The visual-spatial thinking that resulted from the mental construction of relationships among images involved the mental construction of how visuals were

related and comparing the models, ideas and concepts. The thinking processes involved include the searching for relationships among images, facts and properties, and continuous evaluation along the process of solving a problem. Lastly, the visual-spatial thinking that resulted from the exteriorization of thinking involved the mental processes of translation, describing the mental dynamics through verbalization and gestures and using the analogies.

The abstract mathematical objects, concepts and processes can best be experienced by students through the use of visual representations. Therefore, there is a need of clear meaning on how visual processing can help to solve mathematical problems. Gorgorio and Jones (1996) described three distinctive components of visualization process that resulted from the ability to mentally manipulate, influence and transform visual images and visual representations.

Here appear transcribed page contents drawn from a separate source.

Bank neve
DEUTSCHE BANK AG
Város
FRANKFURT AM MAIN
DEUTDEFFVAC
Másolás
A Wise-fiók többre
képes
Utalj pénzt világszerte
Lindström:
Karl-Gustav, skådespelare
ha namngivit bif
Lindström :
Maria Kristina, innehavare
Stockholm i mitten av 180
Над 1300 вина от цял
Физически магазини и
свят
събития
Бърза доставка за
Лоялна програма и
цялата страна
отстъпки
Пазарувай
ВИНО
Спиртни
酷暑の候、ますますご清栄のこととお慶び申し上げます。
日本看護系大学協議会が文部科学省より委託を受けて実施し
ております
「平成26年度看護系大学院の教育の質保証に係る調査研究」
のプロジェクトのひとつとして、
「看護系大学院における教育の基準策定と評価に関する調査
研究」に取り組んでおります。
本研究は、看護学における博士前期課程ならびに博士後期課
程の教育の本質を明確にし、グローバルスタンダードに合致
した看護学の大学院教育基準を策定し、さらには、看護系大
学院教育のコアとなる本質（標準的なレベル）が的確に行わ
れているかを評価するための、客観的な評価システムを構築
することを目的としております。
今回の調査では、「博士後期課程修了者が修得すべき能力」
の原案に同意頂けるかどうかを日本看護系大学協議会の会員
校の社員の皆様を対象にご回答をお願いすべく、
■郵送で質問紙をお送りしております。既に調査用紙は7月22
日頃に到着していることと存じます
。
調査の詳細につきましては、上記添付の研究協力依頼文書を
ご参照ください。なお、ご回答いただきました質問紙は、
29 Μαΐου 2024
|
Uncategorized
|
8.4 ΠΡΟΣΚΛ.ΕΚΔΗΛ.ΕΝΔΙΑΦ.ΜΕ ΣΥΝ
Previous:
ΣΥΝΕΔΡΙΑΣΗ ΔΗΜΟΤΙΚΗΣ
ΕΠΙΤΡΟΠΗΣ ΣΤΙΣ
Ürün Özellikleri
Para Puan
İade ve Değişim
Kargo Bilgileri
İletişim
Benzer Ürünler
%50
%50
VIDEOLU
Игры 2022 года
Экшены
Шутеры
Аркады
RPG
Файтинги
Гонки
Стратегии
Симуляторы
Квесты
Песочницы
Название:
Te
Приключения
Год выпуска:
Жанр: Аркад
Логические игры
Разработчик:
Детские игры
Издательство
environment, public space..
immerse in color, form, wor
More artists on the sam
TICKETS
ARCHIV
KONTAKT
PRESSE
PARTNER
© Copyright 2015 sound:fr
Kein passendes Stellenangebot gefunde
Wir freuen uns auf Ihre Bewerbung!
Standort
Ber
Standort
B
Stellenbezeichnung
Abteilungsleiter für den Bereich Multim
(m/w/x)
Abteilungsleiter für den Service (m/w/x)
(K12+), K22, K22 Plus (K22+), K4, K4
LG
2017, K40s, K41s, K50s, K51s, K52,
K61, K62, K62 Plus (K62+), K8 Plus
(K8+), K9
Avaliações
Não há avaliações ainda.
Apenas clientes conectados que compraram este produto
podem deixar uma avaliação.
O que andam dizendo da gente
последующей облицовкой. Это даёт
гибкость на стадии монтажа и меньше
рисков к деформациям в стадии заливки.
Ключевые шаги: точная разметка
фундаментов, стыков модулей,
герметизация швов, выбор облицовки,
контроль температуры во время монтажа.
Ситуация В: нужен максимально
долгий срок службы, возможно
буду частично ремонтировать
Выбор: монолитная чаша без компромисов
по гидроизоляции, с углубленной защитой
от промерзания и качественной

Starting with crude visualization where students are able to draw diagrams with either pencil or pen, or with the help of technological software, visuals were used to represent mathematical objects, concepts, of processes and subsequently to use them to understand and help in the solving of mathematical problems by interpreting the technical rules or mathematical formula. This was then followed by the visualization be regarded as the activity to read the visual information where the interpretation of the relationships among the properties of the visual representations. The final part of visual processing involved the ability to manipulate and transform the visual images and visual representations mentally and conceptually.

Due to the increase in the number of tools that are able to help users interact with mathematical visualization, Sedig (2009) presented three frameworks describing the interaction design of mathematical visualization; the micro-level interaction framework, the micro-level interactivity framework and the macro interaction framework. The micro-level interaction framework characterizes the interaction in the

context of exhibiting low-level cognitive tasks and epistemic behaviours. The interaction framework organized the user activities into basic (conversing, manipulating, and navigating) and task-based (animating, cutting, filtering, rearranging and scoping). The second level of micro-level interactivity framework organized the user activities into factors such as cognitive offloading, constraints, flexibility, focus, scaffolding and transition. Lastly, the third macro-level interaction framework listed the design space into four categories ; access-, annotation- , construction- and combination- based.